Un problema, una situazione, una persona, un paesaggio, insomma, tutto ciò che fa parte del nostro mondo, può essere osservato da diverse prospettive. Si tratta sempre della stessa persona o paesaggio, del medesimo problema, dell’identica situazione, ma il quadro che emerge presenta diversità interessanti che nascono appunto dalla prospettiva dalla quale si osserva. La considerazione vale anche per quell’istituzione secolare di Chiesa sul territorio che è la parrocchia. Sulla sua identità, almeno a livello di documenti, si può correttamente convenire che questa forma di Chiesa (popolo di Dio pellegrino sulla Terra) ha un significato
teologico ed ecclesiale com’è ben descritto dall’esortazione apostolica post-sinodale sulla vocazione e missione dei laici nella Chiesa Christifideles laici (CfL) di san Giovanni Paolo II, del 1988.

In questo  documento importante, la parrocchia è identificata, nel segno della comunione ecclesiale, come «l’ultima localizzazione della Chiesa, è in un certo senso la Chiesa stessa
che vive in mezzo alle case dei suoi figli e delle sue figlie» (26).
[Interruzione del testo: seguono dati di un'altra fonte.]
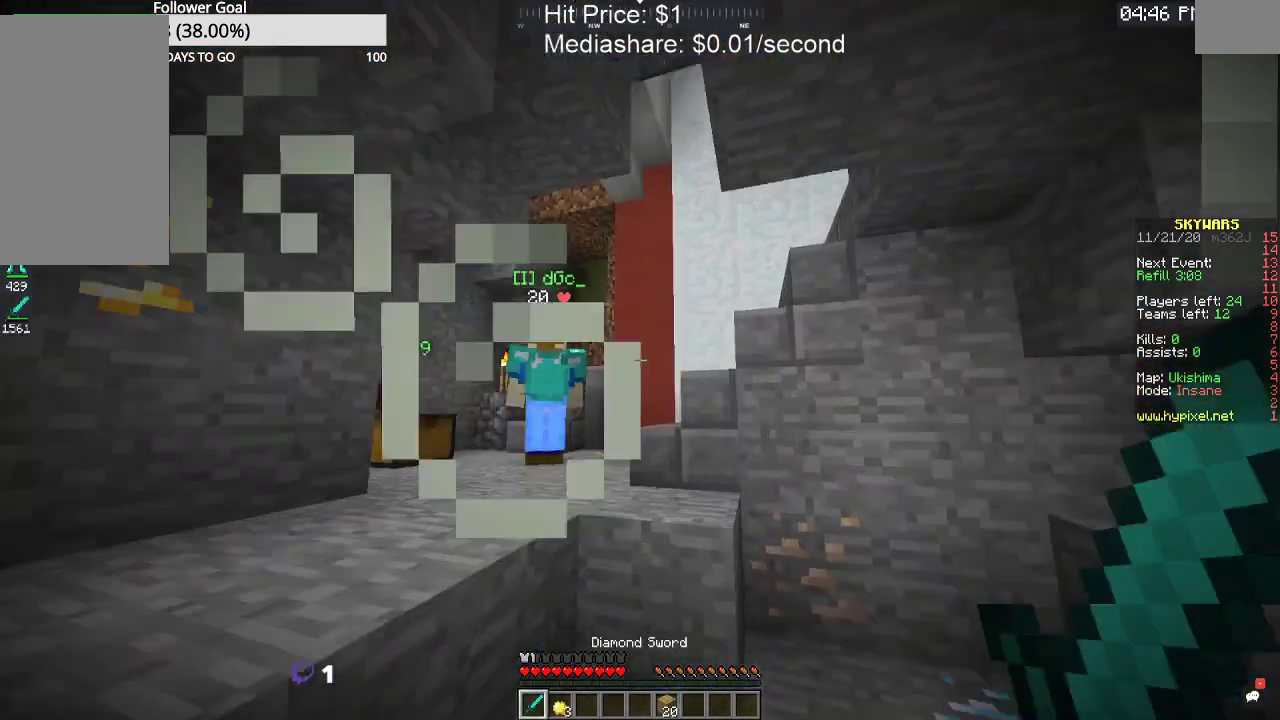
{"keys": ["a", "w"], "mouse": [], "events": [[134, "space", "down"], [300, "space", "up"], [334, "a", "down"]]}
Questa forma di Chiesa che abita un territorio nel segno della comunione e della popolarità (vicinanza
alla gente tutta, non a elite, ai pochi soltanto) osservata da prospettive diverse, assume però altrettante connotazioni che esprimono diverse sensibilità: per quanto riguarda sia la pastorale ordinaria e sia l’annuncio, sul territorio, del Signore morto e risorto. Per questo si dice che oggi più che di parrocchia occorre parlare di parrocchie,
ossia di modi diversi di interpretarne l’identità teologica ed ecclesiale dallo scenario pastorale.